• [Consigne]: Veuillez recopier sans rien y changer les lignes des entrées ci-dessous, depuis celle qui contient "scientific name: Laccosperma" jusqu'à celle qui contient "genus: Ipomoea", ces deux lignes comprises.

%%

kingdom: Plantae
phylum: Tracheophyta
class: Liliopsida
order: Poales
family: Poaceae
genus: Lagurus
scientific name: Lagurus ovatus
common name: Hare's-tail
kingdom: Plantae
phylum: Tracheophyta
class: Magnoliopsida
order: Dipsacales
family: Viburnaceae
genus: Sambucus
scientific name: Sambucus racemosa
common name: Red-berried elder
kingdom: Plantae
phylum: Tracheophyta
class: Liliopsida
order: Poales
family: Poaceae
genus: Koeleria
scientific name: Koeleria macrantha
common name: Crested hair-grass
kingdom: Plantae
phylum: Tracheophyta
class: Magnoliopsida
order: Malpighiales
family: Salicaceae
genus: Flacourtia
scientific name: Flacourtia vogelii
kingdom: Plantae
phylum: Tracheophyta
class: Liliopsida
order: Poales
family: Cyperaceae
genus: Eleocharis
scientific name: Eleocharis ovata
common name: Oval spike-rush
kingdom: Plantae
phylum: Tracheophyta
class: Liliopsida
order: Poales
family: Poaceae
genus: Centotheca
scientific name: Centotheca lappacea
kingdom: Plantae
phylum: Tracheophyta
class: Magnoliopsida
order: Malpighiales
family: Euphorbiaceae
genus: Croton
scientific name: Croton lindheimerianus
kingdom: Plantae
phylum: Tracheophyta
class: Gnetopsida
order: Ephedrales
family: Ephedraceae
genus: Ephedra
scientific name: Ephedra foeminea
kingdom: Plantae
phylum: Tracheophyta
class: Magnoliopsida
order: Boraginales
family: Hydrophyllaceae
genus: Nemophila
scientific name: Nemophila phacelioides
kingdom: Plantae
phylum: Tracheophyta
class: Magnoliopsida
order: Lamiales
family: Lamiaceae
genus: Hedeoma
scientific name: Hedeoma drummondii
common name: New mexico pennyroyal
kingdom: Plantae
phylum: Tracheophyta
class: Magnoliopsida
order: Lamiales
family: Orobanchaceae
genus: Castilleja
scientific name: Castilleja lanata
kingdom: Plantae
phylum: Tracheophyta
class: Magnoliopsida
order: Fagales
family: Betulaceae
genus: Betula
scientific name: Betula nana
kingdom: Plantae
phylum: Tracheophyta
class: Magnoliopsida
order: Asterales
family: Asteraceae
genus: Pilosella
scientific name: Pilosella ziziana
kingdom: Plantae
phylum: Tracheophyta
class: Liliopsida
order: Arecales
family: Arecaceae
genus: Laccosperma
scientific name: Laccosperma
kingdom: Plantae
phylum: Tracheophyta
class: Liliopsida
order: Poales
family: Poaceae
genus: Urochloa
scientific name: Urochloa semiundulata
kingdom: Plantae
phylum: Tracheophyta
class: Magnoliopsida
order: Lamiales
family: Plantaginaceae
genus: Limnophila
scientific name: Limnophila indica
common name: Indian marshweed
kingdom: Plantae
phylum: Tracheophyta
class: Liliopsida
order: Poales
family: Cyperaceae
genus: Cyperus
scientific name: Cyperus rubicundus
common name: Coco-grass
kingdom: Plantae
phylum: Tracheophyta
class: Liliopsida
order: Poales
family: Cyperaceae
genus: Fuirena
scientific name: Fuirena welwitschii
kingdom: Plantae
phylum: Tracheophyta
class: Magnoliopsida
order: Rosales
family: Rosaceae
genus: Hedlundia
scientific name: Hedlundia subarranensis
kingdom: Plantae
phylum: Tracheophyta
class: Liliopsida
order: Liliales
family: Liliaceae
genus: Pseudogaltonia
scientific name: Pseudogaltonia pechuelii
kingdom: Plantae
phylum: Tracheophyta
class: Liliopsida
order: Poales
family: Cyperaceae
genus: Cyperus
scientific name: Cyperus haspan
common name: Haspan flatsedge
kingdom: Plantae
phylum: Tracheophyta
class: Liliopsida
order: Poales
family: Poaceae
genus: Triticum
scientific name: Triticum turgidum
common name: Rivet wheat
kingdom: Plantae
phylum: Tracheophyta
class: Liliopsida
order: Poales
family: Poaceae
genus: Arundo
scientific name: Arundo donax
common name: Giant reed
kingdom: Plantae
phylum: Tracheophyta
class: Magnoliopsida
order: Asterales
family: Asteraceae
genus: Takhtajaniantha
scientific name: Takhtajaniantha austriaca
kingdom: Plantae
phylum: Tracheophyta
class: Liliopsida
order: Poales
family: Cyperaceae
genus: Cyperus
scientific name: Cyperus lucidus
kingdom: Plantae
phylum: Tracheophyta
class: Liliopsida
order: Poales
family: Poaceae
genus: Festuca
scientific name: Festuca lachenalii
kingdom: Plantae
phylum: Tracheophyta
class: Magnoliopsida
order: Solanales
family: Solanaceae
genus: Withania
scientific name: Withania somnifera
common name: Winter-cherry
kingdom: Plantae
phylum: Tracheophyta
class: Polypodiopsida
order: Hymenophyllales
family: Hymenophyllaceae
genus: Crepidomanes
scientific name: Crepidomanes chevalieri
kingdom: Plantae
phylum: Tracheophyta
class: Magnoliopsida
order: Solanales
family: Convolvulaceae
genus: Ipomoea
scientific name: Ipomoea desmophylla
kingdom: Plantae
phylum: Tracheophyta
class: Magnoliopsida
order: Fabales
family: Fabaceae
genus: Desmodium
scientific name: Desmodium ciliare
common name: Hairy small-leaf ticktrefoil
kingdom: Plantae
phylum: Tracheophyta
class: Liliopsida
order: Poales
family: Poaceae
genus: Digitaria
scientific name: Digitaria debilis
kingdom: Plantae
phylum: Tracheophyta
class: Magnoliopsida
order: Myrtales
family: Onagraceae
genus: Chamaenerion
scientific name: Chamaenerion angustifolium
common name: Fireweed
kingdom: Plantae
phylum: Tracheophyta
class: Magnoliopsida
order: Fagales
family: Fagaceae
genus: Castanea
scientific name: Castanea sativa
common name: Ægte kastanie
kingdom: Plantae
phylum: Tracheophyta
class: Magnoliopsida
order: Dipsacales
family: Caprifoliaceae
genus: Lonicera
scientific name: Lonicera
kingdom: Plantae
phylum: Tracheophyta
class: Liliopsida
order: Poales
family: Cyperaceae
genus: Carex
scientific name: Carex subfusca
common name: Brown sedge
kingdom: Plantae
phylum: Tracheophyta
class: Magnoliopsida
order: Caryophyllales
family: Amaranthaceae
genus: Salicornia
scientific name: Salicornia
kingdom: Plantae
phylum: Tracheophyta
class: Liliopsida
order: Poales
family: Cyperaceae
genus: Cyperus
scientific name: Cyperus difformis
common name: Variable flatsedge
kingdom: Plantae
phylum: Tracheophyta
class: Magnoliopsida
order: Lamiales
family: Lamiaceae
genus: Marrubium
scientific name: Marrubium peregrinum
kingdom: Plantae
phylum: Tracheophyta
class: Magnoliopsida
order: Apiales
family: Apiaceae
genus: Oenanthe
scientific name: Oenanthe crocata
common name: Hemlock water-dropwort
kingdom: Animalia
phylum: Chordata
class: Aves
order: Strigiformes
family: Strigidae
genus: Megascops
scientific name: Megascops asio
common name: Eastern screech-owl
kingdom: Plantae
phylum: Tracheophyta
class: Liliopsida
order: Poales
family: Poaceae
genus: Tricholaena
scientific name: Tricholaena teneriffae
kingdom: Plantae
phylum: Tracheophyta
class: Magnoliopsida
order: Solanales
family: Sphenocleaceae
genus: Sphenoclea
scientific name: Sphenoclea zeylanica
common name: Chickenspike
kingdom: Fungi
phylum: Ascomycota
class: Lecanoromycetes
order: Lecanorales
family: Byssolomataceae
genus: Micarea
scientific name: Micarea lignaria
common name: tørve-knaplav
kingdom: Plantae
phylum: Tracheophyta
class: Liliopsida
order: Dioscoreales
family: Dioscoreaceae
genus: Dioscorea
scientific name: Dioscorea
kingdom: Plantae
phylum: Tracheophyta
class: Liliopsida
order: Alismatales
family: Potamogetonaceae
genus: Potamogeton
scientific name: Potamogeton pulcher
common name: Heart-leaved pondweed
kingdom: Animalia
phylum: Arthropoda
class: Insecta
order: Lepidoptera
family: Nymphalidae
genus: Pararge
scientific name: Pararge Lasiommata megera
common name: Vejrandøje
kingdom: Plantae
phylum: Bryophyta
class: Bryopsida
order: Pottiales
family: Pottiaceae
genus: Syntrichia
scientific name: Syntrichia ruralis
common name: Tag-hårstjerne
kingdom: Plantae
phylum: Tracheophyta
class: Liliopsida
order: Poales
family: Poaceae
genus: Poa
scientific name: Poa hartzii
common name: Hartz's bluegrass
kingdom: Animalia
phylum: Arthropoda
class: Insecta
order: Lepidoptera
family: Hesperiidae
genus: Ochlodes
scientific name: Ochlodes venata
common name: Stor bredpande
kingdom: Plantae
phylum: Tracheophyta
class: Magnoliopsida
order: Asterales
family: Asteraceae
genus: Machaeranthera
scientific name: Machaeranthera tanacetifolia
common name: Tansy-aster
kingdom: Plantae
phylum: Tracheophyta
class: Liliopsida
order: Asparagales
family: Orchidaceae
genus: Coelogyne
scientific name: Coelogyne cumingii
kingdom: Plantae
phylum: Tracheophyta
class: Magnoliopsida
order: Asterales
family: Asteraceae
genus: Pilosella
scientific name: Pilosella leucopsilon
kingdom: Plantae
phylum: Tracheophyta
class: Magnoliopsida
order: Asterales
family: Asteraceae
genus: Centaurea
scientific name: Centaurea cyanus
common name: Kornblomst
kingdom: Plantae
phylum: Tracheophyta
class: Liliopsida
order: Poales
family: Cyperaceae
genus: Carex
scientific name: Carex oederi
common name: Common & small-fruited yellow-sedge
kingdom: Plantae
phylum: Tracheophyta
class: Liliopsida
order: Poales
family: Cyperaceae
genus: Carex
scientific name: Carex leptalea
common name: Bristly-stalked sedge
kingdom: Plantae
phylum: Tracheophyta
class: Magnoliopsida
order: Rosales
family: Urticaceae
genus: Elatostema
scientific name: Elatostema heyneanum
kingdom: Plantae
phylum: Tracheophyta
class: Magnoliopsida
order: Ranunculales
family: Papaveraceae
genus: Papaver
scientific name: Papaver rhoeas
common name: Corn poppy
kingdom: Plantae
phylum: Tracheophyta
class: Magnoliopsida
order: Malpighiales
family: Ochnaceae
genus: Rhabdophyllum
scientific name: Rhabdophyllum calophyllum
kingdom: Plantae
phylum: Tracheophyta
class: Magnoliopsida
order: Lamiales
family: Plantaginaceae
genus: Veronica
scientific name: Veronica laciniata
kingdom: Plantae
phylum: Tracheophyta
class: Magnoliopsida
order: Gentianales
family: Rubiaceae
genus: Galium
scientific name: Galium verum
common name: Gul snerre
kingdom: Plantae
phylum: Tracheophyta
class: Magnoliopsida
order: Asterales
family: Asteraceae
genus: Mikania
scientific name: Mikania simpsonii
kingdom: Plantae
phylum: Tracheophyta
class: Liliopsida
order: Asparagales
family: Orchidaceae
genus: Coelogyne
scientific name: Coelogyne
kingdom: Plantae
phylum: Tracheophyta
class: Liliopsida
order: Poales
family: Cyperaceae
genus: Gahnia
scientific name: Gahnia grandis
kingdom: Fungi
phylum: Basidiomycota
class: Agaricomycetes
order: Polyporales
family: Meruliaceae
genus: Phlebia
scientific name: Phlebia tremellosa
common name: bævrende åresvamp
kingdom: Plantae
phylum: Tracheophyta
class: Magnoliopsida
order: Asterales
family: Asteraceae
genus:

%%

• [Réponse]:
scientific name: Laccosperma
kingdom: Plantae
phylum: Tracheophyta
class: Liliopsida
order: Poales
family: Poaceae
genus: Urochloa
scientific name: Urochloa semiundulata
kingdom: Plantae
phylum: Tracheophyta
class: Magnoliopsida
order: Lamiales
family: Plantaginaceae
genus: Limnophila
scientific name: Limnophila indica
common name: Indian marshweed
kingdom: Plantae
phylum: Tracheophyta
class: Liliopsida
order: Poales
family: Cyperaceae
genus: Cyperus
scientific name: Cyperus rubicundus
common name: Coco-grass
kingdom: Plantae
phylum: Tracheophyta
class: Liliopsida
order: Poales
family: Cyperaceae
genus: Fuirena
scientific name: Fuirena welwitschii
kingdom: Plantae
phylum: Tracheophyta
class: Magnoliopsida
order: Rosales
family: Rosaceae
genus: Hedlundia
scientific name: Hedlundia subarranensis
kingdom: Plantae
phylum: Tracheophyta
class: Liliopsida
order: Liliales
family: Liliaceae
genus: Pseudogaltonia
scientific name: Pseudogaltonia pechuelii
kingdom: Plantae
phylum: Tracheophyta
class: Liliopsida
order: Poales
family: Cyperaceae
genus: Cyperus
scientific name: Cyperus haspan
common name: Haspan flatsedge
kingdom: Plantae
phylum: Tracheophyta
class: Liliopsida
order: Poales
family: Poaceae
genus: Triticum
scientific name: Triticum turgidum
common name: Rivet wheat
kingdom: Plantae
phylum: Tracheophyta
class: Liliopsida
order: Poales
family: Poaceae
genus: Arundo
scientific name: Arundo donax
common name: Giant reed
kingdom: Plantae
phylum: Tracheophyta
class: Magnoliopsida
order: Asterales
family: Asteraceae
genus: Takhtajaniantha
scientific name: Takhtajaniantha austriaca
kingdom: Plantae
phylum: Tracheophyta
class: Liliopsida
order: Poales
family: Cyperaceae
genus: Cyperus
scientific name: Cyperus lucidus
kingdom: Plantae
phylum: Tracheophyta
class: Liliopsida
order: Poales
family: Poaceae
genus: Festuca
scientific name: Festuca lachenalii
kingdom: Plantae
phylum: Tracheophyta
class: Magnoliopsida
order: Solanales
family: Solanaceae
genus: Withania
scientific name: Withania somnifera
common name: Winter-cherry
kingdom: Plantae
phylum: Tracheophyta
class: Polypodiopsida
order: Hymenophyllales
family: Hymenophyllaceae
genus: Crepidomanes
scientific name: Crepidomanes chevalieri
kingdom: Plantae
phylum: Tracheophyta
class: Magnoliopsida
order: Solanales
family: Convolvulaceae
genus: Ipomoea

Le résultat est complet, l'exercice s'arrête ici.